I love the texture of the sea floor, which is covered in hard, colourful coral. The details of the turtle are captured well and the little diver in the top corner is in good balance with the main subject. I also like the red tones in this picture, because red light is a hot commodity underwater. Ah, turtles are amazing.
This photo is full of texture. The central figure is a lionfish, but its white spokes are well camouflaged among the rest of the coral. I like how busy this picture is – I hope it conveys some of the beautiful chaos of a reef and the endless array of things to enjoy.
I love this picture, taken of our instructor, Kelly, when we were diving in Indonesia. The lack of other contents makes this photo limitless, and she is perfectly framed by the spots in the water reflecting light into my camera. Her little ‘okay’ sign – a mainstay of diving – is a great final detail.
This photo. Small critters are hard to photograph well, because they are particularly skittish and often need a powerful lens due to their size. This little guy hung around just long enough for me to get this photo, which I like for the vibrant blue of the shrimp and the way the angles intersect. The straight legs and body emerging from the rock contrasts beautifully with the swirling antennae. A special find.
So much personality in this little fish. He was hiding underneath the coral, but stuck around long enough for me to snap a picture or two. I never would have guessed that not one but two pictures would make this list solely for how they captured fish emotion, but there we have it. The coral also has a nice texture too.
What a landscape! How special to catch rain falling in one spot, while the rest of the view remains dry. I like the broad view of Komodo National Park’s plentiful islands you get here, along with the light changing as the sun goes down. This is a very dramatic picture and I like that.

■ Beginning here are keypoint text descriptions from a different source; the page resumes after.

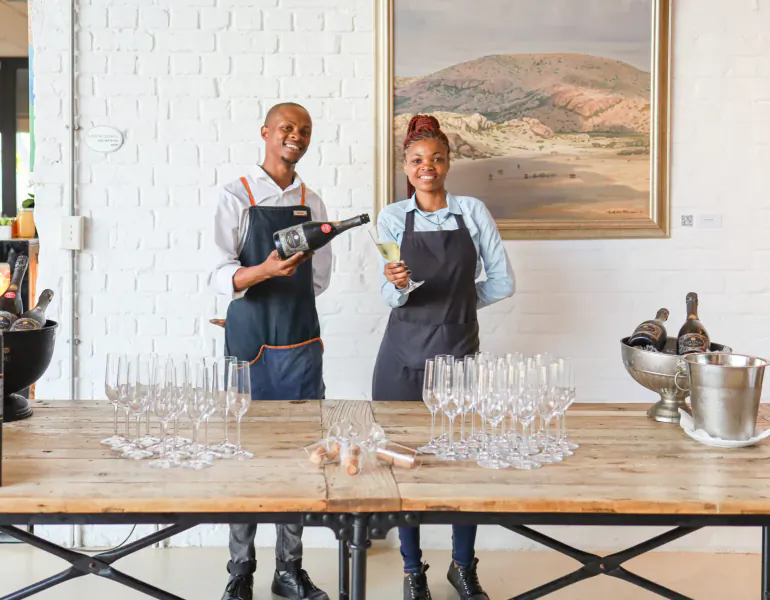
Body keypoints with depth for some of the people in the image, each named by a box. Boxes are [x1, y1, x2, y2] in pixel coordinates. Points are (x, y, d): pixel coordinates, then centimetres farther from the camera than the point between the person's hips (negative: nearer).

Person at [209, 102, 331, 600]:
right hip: (249, 344, -3)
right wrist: (267, 270, -27)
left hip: (301, 344, 4)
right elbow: (221, 275, -10)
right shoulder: (237, 197, -1)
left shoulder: (312, 203, 11)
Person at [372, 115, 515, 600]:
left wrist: (457, 301, 7)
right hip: (404, 355, 0)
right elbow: (393, 297, -5)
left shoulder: (473, 211, 3)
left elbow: (502, 282, 4)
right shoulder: (393, 218, 2)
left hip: (460, 351, 0)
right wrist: (396, 286, -26)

This is probably one of the least technically sound pictures of this whole post, because it’s a lot less sharp than most of the images. However, I think that lack of clarity works here. The orange of the fish is striking, as are the yellows and blues of the backdrop. Something about how the fish is entangled with the strands of the anemones shows the fish’s movement, which is important in dynamic underwater environments.
Look at this little cutie. The black sand in Amed was amazingly photogenic, as was the iridescence and gentle swaying of anemones. I think you can get a sense of how each strand of the anemone is waving independently, and of course, that little inquisitive clownfish is the detail this photo needs.
This photo still makes my heart jump. It is so much grander and bolder than most of my pictures, which is what I love about it. A good representation of the Eiffel Tower sparkling at night.
And finally, this photo, which was taken in Oxford on Christmas Day. Shots where you are looking through something are always cool, and the colours – especially the gold decoration – are particularly nice. This makes me nostalgic for my university years.
I must have taken at least twenty thousand photos this year, if not more, so narrowing it down to this fifty or so is no small feat! Next year, I am hoping to spend more time on underwater photography whenever possible, along with more documentary/political photography and portraits, though photographing everything remotely interesting that crops up in my path is in the plan too. I am thrilled by how much London features in this blog post, a far cry from last year’s version. City photography has never been my favourite but given how much time I spend wandering around London, I’m glad to have snapped a few good pictures. Thank you so much to everyone who has looked at my photos this year, it really means everything. I would love to hear what you think of my work and which of these photos is your favourite – and of course, I hope to see you in 2020 too.
What do you think of this year’s list? Have I improved from last year?